Segundo a proposta de lei 124/2008, que estabelece o novo regime de organização e funcionamento dos tribunais e à qual o CM teve acesso, esta é uma das competências de direcção do juiz-presidente que haverá em cada uma das 39 comarcas coadjuvado por um administrador judiciário.
De acordo com o artigo 87 do diploma, as conclusões deste "relatório semestral sobre o estado dos serviços e a qualidade de resposta" também serão transmitidas pelo órgão de gestão e disciplina dos juízes à Procuradoria-Geral da República e à Direcção-Geral da Administração da Justiça. Já no âmbito das competências de gestão processual, o presidente da comarca terá de acompanhar e avaliar a actividade do tribunal e respectivo movimento processual, identificando "os processos que estão pendentes por tempo considerado excessivo ou que não são resolvidos em prazo considerável". No entanto, o juiz não poderá adoptar medidas, mas apenas propô--las ao Conselho Superior da Magistratura, assim como sugerir a especialização de secções nos juízos.
Quanto ao magistrado do Ministério Público coordenador, que será nomeado entre procuradores--gerais adjuntos pelo Conselho do Ministério Público para cada uma das 39 comarcas, terá competências de gestão processual semelhantes às do juiz-presidente. Terá também de identificar processos pendentes – neste caso a informação será comunicada directamente à Procuradoria-Geral da República.
O novo mapa judiciário agrega as actuais 231 comarcas em 39 circunscrições alargadas, que deixam de corresponder quase na totalidade às sedes de concelho para abrangerem vários municípios.

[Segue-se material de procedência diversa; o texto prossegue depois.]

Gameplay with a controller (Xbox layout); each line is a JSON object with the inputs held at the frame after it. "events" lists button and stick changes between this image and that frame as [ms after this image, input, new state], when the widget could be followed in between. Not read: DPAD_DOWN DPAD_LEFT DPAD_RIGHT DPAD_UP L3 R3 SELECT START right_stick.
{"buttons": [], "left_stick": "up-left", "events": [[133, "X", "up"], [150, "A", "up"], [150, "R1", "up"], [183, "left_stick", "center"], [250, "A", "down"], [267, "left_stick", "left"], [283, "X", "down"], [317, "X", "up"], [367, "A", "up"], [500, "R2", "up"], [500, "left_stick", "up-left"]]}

O futuro modelo de gestão dos tribunais integra, além do juiz-presidente, um administrador judiciário e um conselho de comarca, com representantes dos advogados, solicitadores, funcionários judiciais e dos municípios.
O novo mapa judiciário será testado em três comarcas-piloto – Alentejo Litoral, Baixo Vouga e Grande Lisboa Noroeste – já no próximo ano judicial e alargado a todo o território em 2010. No entanto, não há qualquer informação sobre como se irá proceder à reorganização dos tribunais nas restantes 36 comarcas.

OBRIGATÓRIO RELATÓRIO DE BALANÇO

Em Fevereiro de 2010, seis meses antes do fim da experiência nas três comarcas--piloto, o Ministério da Justiça fará um relatório para avaliar o impacto da nova lei de organização dos tribunais.

CARGOS SEM REMUNERAÇÃO NO CONSELHO

Em cada comarca existirá um conselho, com representantes dos advogados, funcionários e municípios, maso exercício destes cargos não será remunerado. Reunir--se-á mensalmente.

FAMÍLIA E MENORES NO STJ

O Supremo Tribunal de Justiça (STJ) vai passar a ter uma secção especializada em Direito de Família e Menores.
O órgão superior da hierarquia dos tribunais judiciais organiza-se, actualmente, em secções cíveis, criminais e sociais. Com a nova lei, o STJ passa a tratar de forma especializada as questões relativas a menores e família. Em causa estão, designadamente, acções de separação de pessoas e bens e divórcios litigiosos, acções e execuções por alimentos entre cônjuges e ex-cônjuges, regulação do poder paternal e confiança judicial de menores. Ainda em relação ao Supremo, a proposta de Lei 124/2008 proíbe a nomeação de juízes auxiliares para este tribunal. Os tribunais da Relação também devem compreender secções de família, dependendo do volume ou da complexidade do serviço.

ALENTEJO PERDE SETÚBAL

A cidade de Setúbal, na nova organização do mapa judiciário integrada na comarca da Península de Setúbal, passa a pertencer ao distrito judicial de Lisboa e Vale do Tejo e não ao do Alentejo – nova designação para o distrito judicial de Évora. Com esta alteração, aliada à criação do distrito do Algarve que implicará a criação de um tribunal de segunda instância em Faro, o Tribunal da Relação de Évora perde dois importantes fornecedores de processos: Faro e Setúbal. Em fase de recurso, os processos provenientes da cidade do Sado passam a ser apreciados na Relação de Lisboa e os processos do Barlavento e Sotavento algarvios serão encaminhados para a futura Relação de Faro. A lei prevê que em cada sede de distrito haja uma Relação, mas actualmente já há cinco tribunais de segunda instância para quatro distritos judiciais. São eles os tribunais da Relação de Lisboa, Évora, Porto, Coimbra e Guimarães. Estes tribunais são integrados por desembargadores e analisam recursos das decisões da primeira instância.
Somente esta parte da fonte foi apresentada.